Perguntei a eles se o trote já estava bom, estava suando muito e passando mal por causa do calor. Eles disseram que também estavam com calor e a fome ainda continuava.
Já perdendo a paciência quando o sinal fechou novamente, avistei um senhor dirigindo um Pálio azul petróleo. Bati insistentemente na janela até ele abrir.
- Eu sei que o senhor não me conhece, que o senhor pode estar achando que sou uma louca ou que quero lhe roubar. Deve estar com medo das coisas penduradas no meu chapéu, né? Eu também não estou gostando, e ainda lhe digo mais, estou morrendo de calor e de fome. Então pelo amor de Deus me ajuda a sair dessa? Eu preciso de qualquer trocado para dar para os meus colegas que estão me esperando no outro lado da rua, rindo da minha cara neste momento - disparei gritando.
O senhor assustado com a minha investida começou a tossir sem parar.

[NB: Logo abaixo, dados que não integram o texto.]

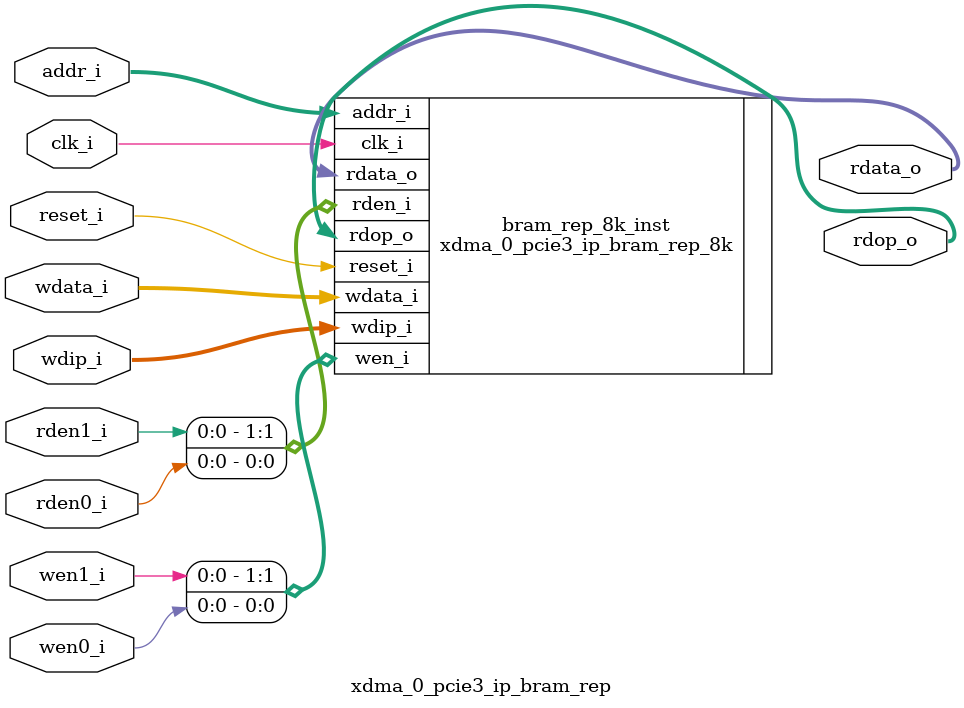
<source format=v>


`timescale 1ps/1ps

module xdma_0_pcie3_ip_bram_rep 
 #(
  parameter TCQ = 100
  ) (
  input  wire         clk_i,
  input  wire         reset_i,
  input  wire   [8:0] addr_i,
  input  wire [127:0] wdata_i,
  input  wire  [15:0] wdip_i,
  input  wire         wen0_i,
  input  wire         wen1_i,
  input  wire         rden0_i,
  input  wire         rden1_i,
  output wire [127:0] rdata_o,
  output wire  [15:0] rdop_o
  );

  xdma_0_pcie3_ip_bram_rep_8k 
 #(
    .TCQ (TCQ))
  bram_rep_8k_inst (
    .clk_i (clk_i),
    .reset_i (reset_i),
    .addr_i (addr_i[8:0]),
    .wdata_i (wdata_i[127:0]),
    .wdip_i (wdip_i[15:0]),
    .wen_i ({wen1_i, wen0_i}),
    .rden_i ({rden1_i,rden0_i}),
    .rdata_o (rdata_o[127:0]),
    .rdop_o (rdop_o[15:0])
  );

endmodule

</source>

- Toma minha filha - disse enquanto me entregava uma nota amassada de 5 reais, sem parar de tossir.
- Me esculpe assustar o senhor - disse, mas foi abafado, pois ele fechara o vidro.
Fui correndo em direção a gangue do mal.
- Ó - disse eu entregando o dinheiro - agora chega, que eu vou perder o frete, e vou ser obrigada a ir dormir com um de vocês.
- Se for comigo eu topo - disse o Magrelo rindo compulsivamente.
Chegando no quarto, encontrei com 3 homens que me disseram estar esperando a 20 minutos, e que se eu demorasse mais 1 eu ia perder a viagem.
O restante do dia transcorreu assim, ajudando os caras do frete, e remoendo a raiva dos três chatos que não paravam de me perturbar.